Instructions to follow:
Reproduce the passage about the Spring shopping app from "Case in point: Spring" to "sell on the platform.", substituting "joy of shopping" for every instance of "purity of shopping".

Text passage:
== == ==
Case in point: Spring will cut 50 percent off its transaction fee when a brand offers free shipping, and give an even lower transaction fee than that for any product launched exclusively on the platform.
Katz, who was part of the founding team at BeachMint, said brands control the experience on the app, posting their own pictures.
“It’s about the purity of shopping,” she said.
The hope is that Spring becomes a place where the user base is expressly coming to transact — which is why so many designers have already signed up to sell on the platform.
Stacey Bendet, founder and creative director of Alice + Olivia, said she was begging Instagram to add a feature that enabled users to shop because she would publish things and see an instant response where followers wanted to buy items in her posts. She said Instagram is still integral to Alice + Olivia from a sharing and branding perspective, but that Spring is the first true example she’s seen of social commerce.
Jennifer Fisher, the CFDA Award-nominated jewelry designer with a cult social media following, agreed. She said converting fans to shoppers has been difficult on Instagram, where she has 122,000 followers and finds that consumers want to buy the product right away and “it’s too clunky to redirect them to my site.
“I have a direct-to-consumer model already, I’ve always done it that way,” Fisher said. “Hopefully it’s an extension of my Web site and making my Instagram shoppable. I hope that the following will be the same.”
The designer said it’s going to take some time getting used to posting to two outlets since she manages all of her own social media. She doesn’t want to take a “cookie-cutter” approach to content across the two platforms and will launch exclusive silver pieces with Spring. A sterling silver VIP cuff will retail for $445 and she will sell her mini word cuffs in silver for $260.
“I don’t want to cannibalize my sales,” she said “[I want to] focus on selling collaborative items.”
Tekstar Hodge noted that unlike a typical online or mobile retailer, Spring doesn’t hold inventory or have a physical presence. However, it will maintain an active social media presence across platforms like Instagram, Pinterest and Twitter (like most retailers today) —rather than competing with them in the space.
“Instead, our focus is to promote brands and the incredible product they post on Spring,” she explained of the app’s strategy as it pertains to social. “Social content will feel like spending time on Spring while being customized to the individual social platform. For example, scrolling through Spring’s Pinterest will communicate that same feeling of going shopping and discovering on Spring.”
Out of the current crop of social platforms, Spring mostly closely resembles Want Need Love, or Wanelo, which was launched in 2011.
Like Spring, Wanelo’s Web site and mobile app facilitate mobile shopping with social features, but there are significant differences. Spring seems to skew towards a more mature audience, while Wanelo is overwhelmingly popular with teens and Millennials. The majority of Wanelo’s content is user generated. On Spring, brands control which products they post on the platform, whether it’s an Instagram shot, a celebrity wearing the item that’s for sale, an editorial or a product shot on a white background. Brands also have the option to post user-generated content.
“That ease of seamless shopping has not been found yet, especially not in mobile. This is it,” said Gruber, cofounder and executive producer of “Project Runway,” and cofounder of Theodora & Callum. For Theodora & Callum, Wanelo has seen less sales traction and more success for users making lists and saving images.
“I abandon carts all the time; I am the king of abandoning carts,” Gruber said. “I just feel like the fun of shopping is drained out of the Internet experience. There’s the thrill of when you find something you love and want to own, and then when you get to the barrier of ‘we need your e-mail’ or ‘how did you find us’ and it’s like, ‘forget it.’ I take Uber all the time because I can click it and they are there.”
== == ==
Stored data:
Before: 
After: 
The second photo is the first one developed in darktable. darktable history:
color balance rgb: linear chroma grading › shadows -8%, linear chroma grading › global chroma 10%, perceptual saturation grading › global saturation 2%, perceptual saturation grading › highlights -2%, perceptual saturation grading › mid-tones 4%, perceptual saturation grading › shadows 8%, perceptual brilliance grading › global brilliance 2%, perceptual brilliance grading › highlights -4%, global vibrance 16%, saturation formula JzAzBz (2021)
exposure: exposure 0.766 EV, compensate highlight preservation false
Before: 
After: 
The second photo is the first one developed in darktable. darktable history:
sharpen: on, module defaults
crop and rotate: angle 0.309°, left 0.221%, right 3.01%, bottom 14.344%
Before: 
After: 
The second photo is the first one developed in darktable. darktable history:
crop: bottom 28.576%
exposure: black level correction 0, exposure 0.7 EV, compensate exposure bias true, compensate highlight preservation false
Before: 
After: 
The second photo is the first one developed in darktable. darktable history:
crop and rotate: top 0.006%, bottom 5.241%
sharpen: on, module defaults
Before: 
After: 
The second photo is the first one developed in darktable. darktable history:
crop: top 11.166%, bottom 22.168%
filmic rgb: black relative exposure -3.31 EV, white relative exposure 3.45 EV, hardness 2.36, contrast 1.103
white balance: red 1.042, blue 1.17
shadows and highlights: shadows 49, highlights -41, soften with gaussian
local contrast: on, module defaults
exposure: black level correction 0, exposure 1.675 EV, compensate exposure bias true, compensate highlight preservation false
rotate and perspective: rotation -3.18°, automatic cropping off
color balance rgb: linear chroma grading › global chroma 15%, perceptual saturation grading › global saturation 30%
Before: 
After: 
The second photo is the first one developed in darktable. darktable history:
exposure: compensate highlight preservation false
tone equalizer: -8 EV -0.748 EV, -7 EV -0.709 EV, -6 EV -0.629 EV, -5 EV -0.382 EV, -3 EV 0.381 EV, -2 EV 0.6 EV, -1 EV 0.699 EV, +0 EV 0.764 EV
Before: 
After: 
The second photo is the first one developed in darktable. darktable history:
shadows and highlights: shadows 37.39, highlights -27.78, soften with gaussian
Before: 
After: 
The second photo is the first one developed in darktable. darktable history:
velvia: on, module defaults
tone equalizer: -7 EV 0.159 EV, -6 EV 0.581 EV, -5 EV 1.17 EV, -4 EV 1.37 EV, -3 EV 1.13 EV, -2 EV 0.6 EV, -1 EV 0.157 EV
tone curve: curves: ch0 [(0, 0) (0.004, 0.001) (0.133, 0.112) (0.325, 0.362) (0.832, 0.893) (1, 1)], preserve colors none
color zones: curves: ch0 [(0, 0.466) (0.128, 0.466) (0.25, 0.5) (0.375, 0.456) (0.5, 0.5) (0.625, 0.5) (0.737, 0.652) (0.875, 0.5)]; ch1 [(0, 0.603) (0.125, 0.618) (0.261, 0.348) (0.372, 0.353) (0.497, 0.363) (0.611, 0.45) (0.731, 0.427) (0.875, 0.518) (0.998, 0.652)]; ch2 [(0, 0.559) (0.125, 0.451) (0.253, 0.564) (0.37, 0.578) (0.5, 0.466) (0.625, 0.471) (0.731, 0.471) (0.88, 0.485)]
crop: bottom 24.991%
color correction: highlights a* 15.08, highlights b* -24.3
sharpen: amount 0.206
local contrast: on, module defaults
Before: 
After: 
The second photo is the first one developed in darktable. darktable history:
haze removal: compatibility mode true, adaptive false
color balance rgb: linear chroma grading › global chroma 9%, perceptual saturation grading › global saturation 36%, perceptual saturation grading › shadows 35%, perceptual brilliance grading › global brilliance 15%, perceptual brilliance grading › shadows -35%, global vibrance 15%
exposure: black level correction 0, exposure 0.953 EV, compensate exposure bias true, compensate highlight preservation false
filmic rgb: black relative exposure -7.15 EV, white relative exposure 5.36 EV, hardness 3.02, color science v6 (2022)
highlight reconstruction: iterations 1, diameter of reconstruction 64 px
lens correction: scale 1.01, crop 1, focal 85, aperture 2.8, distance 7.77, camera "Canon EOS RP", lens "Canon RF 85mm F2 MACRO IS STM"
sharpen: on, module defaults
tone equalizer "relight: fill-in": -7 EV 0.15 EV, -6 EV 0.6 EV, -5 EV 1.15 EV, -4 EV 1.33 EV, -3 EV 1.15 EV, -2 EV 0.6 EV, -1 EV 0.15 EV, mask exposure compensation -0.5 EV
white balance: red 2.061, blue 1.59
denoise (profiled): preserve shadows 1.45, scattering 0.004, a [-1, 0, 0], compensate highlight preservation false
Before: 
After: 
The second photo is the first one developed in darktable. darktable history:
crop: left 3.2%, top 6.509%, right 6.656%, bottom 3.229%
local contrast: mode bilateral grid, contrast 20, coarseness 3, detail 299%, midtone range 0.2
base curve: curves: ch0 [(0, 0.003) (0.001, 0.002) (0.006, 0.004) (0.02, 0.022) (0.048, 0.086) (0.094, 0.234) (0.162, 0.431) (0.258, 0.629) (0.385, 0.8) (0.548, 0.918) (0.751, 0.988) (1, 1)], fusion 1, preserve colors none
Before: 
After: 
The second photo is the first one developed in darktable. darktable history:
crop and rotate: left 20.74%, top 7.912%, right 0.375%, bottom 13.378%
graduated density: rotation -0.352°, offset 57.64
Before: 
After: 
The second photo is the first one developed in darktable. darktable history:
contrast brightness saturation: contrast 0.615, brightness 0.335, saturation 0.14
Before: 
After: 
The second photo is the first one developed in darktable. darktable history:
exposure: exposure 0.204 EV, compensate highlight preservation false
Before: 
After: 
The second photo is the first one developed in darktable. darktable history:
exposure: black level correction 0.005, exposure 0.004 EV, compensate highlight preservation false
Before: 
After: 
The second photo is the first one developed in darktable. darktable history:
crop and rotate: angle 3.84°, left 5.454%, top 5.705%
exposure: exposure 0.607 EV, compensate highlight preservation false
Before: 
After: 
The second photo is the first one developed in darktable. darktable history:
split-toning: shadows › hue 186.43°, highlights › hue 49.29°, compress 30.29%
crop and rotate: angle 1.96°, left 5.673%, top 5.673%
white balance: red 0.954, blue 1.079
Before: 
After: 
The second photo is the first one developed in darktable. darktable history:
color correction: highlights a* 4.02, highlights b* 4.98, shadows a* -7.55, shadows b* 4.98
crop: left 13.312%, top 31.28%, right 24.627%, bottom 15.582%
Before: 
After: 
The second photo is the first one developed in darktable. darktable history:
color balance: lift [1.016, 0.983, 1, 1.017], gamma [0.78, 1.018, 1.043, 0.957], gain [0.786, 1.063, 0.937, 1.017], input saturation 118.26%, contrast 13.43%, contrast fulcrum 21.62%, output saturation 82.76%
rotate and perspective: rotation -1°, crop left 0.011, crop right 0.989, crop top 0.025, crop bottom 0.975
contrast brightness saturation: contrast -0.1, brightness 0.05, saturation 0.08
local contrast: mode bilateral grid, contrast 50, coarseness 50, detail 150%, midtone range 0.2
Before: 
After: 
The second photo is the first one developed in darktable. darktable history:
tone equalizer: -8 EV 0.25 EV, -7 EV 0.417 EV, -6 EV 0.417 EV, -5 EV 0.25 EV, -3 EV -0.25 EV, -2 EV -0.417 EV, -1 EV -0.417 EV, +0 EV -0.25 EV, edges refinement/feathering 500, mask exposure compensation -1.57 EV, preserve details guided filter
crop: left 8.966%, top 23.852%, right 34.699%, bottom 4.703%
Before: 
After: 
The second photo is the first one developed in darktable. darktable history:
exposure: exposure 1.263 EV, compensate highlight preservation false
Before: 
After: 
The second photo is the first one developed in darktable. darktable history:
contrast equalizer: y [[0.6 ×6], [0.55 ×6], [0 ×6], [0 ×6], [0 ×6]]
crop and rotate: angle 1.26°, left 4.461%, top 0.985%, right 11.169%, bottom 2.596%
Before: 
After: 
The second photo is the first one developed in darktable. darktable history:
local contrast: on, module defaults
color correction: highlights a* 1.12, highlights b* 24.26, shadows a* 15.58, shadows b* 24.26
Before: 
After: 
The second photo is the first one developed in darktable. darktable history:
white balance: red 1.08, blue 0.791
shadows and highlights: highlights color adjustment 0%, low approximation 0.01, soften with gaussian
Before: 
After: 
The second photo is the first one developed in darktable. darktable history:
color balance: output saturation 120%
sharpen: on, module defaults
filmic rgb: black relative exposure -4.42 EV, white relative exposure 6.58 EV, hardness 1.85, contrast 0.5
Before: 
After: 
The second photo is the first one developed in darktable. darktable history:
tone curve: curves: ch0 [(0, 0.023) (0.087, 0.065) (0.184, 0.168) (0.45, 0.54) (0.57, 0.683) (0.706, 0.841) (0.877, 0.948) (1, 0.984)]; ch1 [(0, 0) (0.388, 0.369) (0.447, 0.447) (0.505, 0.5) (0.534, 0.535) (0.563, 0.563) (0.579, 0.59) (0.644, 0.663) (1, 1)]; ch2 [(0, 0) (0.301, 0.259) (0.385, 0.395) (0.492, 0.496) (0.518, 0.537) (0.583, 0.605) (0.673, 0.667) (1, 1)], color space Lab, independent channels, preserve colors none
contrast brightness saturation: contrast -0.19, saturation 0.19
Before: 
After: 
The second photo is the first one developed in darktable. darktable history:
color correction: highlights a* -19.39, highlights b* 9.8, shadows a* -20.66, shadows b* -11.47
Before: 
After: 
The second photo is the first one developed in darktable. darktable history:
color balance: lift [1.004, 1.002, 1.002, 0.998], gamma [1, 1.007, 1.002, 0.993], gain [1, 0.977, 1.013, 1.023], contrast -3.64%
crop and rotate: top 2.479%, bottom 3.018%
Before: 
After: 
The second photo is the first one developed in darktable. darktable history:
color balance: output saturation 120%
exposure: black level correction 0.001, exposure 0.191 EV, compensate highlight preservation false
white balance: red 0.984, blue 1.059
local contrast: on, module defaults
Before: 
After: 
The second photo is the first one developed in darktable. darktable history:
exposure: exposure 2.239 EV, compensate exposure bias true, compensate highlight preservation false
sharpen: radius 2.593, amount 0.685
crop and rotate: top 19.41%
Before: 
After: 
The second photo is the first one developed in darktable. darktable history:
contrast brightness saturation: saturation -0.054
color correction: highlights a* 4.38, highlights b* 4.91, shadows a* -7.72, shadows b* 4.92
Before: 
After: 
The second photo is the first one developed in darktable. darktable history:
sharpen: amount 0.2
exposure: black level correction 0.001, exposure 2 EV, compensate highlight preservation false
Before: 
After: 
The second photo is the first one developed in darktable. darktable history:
== == ==
Exercise answer:
Case in point: Spring will cut 50 percent off its transaction fee when a brand offers free shipping, and give an even lower transaction fee than that for any product launched exclusively on the platform.
Katz, who was part of the founding team at BeachMint, said brands control the experience on the app, posting their own pictures.
“It’s about the joy of shopping,” she said.
The hope is that Spring becomes a place where the user base is expressly coming to transact — which is why so many designers have already signed up to sell on the platform.